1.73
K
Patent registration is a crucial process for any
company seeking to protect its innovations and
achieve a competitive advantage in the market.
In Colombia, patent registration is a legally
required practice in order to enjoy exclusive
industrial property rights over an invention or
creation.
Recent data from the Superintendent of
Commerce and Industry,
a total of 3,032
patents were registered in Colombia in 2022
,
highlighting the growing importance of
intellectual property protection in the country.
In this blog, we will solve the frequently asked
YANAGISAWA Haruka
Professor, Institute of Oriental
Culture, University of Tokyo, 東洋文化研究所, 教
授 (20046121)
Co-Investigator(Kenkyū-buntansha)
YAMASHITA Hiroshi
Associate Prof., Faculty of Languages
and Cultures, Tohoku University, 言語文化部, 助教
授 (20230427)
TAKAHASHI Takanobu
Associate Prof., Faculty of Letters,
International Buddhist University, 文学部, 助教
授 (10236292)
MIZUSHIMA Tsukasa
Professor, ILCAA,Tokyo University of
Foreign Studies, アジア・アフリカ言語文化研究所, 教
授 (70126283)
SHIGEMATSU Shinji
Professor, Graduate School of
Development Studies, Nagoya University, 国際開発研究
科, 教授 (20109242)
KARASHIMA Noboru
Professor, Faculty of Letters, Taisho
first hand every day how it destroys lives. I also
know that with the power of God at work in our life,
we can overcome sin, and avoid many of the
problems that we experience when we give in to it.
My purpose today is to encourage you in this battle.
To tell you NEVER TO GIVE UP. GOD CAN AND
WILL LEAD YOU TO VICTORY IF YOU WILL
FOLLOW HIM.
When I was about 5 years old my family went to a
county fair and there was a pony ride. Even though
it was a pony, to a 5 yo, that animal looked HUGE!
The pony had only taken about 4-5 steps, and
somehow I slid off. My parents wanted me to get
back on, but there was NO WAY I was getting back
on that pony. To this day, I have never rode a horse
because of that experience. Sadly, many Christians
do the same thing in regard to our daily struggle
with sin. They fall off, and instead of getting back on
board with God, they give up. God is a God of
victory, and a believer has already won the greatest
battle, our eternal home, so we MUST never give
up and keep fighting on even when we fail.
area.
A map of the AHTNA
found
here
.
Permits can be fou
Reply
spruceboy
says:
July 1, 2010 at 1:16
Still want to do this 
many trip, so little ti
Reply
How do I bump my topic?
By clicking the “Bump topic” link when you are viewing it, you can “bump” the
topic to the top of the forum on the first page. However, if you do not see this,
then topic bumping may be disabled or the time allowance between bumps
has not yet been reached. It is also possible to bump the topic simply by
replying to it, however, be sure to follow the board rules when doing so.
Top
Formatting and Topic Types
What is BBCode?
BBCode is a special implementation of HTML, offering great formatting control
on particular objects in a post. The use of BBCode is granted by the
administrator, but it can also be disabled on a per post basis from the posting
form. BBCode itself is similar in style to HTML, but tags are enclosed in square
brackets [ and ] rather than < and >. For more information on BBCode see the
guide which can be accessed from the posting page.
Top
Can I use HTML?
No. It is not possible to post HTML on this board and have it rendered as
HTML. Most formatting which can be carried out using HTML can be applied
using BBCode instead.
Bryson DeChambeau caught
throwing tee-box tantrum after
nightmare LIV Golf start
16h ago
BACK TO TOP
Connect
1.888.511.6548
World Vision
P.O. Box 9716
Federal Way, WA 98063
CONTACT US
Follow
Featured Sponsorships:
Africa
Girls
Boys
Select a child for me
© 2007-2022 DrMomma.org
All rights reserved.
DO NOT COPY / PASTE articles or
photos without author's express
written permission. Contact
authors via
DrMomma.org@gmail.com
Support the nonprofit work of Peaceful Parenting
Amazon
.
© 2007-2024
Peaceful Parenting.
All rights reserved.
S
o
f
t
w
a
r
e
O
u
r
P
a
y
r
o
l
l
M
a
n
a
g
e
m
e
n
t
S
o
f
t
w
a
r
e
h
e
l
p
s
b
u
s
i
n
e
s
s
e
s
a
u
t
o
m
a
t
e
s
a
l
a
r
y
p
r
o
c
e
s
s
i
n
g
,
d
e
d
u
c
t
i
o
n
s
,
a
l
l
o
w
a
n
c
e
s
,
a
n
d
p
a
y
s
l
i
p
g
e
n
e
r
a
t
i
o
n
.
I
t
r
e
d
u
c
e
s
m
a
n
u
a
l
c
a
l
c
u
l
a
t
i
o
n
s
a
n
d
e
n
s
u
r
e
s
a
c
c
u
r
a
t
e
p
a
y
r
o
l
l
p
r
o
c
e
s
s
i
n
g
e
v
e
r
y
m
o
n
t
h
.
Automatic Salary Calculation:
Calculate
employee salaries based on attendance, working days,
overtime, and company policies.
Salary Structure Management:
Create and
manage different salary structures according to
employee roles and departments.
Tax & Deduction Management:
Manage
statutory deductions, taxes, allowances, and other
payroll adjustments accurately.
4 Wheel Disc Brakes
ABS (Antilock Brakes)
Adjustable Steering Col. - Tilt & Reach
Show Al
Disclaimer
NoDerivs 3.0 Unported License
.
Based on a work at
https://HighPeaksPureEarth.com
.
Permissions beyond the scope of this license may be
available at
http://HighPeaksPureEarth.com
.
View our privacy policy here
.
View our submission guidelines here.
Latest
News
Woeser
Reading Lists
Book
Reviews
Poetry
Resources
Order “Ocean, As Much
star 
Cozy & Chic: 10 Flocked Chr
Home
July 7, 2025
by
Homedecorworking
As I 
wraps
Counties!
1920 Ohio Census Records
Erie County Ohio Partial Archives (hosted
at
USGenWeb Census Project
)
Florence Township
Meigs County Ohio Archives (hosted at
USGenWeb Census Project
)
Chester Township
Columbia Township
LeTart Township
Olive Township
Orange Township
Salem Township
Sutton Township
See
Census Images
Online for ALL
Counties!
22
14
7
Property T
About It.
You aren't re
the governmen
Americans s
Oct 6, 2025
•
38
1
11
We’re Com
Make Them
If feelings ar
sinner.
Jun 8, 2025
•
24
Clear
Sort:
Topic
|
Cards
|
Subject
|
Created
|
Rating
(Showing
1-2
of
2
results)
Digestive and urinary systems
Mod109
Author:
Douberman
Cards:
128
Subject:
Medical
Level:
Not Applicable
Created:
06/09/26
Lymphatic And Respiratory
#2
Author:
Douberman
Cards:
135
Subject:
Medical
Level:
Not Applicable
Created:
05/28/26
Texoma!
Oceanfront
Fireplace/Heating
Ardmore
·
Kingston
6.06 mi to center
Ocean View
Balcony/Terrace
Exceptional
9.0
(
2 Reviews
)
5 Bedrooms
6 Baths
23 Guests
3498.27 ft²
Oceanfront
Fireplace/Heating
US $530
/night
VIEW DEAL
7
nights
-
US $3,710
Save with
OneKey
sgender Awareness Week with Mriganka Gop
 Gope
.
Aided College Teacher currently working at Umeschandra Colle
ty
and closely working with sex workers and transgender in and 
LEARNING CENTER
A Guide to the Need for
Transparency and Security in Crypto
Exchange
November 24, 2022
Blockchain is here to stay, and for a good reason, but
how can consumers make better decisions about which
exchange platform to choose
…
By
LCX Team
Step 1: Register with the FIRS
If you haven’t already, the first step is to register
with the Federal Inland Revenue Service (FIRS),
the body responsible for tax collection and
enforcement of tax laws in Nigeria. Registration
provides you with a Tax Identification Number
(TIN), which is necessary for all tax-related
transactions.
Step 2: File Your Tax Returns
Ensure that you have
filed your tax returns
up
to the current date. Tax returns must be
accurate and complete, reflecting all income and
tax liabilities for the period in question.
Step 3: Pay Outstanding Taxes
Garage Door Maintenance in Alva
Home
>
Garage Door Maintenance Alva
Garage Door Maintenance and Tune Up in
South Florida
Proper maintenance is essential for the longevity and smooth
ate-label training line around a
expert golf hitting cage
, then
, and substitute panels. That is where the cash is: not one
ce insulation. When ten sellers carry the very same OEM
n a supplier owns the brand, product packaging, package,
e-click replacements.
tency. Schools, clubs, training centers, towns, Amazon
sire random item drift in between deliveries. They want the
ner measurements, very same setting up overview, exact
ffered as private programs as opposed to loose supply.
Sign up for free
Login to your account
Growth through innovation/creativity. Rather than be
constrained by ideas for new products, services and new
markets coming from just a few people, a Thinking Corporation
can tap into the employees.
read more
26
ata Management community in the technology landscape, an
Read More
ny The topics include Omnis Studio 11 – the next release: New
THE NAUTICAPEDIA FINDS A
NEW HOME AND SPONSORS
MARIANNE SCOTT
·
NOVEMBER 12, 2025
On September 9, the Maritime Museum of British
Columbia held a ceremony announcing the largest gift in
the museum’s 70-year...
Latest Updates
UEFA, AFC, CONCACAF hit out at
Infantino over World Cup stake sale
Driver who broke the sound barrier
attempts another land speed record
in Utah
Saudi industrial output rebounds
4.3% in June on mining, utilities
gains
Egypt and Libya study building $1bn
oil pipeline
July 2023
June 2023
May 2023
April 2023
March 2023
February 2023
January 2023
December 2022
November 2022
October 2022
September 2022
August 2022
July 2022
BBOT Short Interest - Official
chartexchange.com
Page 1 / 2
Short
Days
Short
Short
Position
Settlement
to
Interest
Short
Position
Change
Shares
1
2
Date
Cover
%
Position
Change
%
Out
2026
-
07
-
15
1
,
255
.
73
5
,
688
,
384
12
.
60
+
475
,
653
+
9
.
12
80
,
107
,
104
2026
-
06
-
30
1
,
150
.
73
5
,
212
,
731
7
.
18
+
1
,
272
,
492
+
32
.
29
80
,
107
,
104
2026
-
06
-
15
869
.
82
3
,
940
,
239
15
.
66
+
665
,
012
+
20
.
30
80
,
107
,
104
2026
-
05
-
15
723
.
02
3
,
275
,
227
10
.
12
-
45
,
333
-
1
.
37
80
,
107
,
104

--------

* Problem statement: Nothing but a number should be written: how many lines of the preceding listing contain "first".

* Solved problem: 3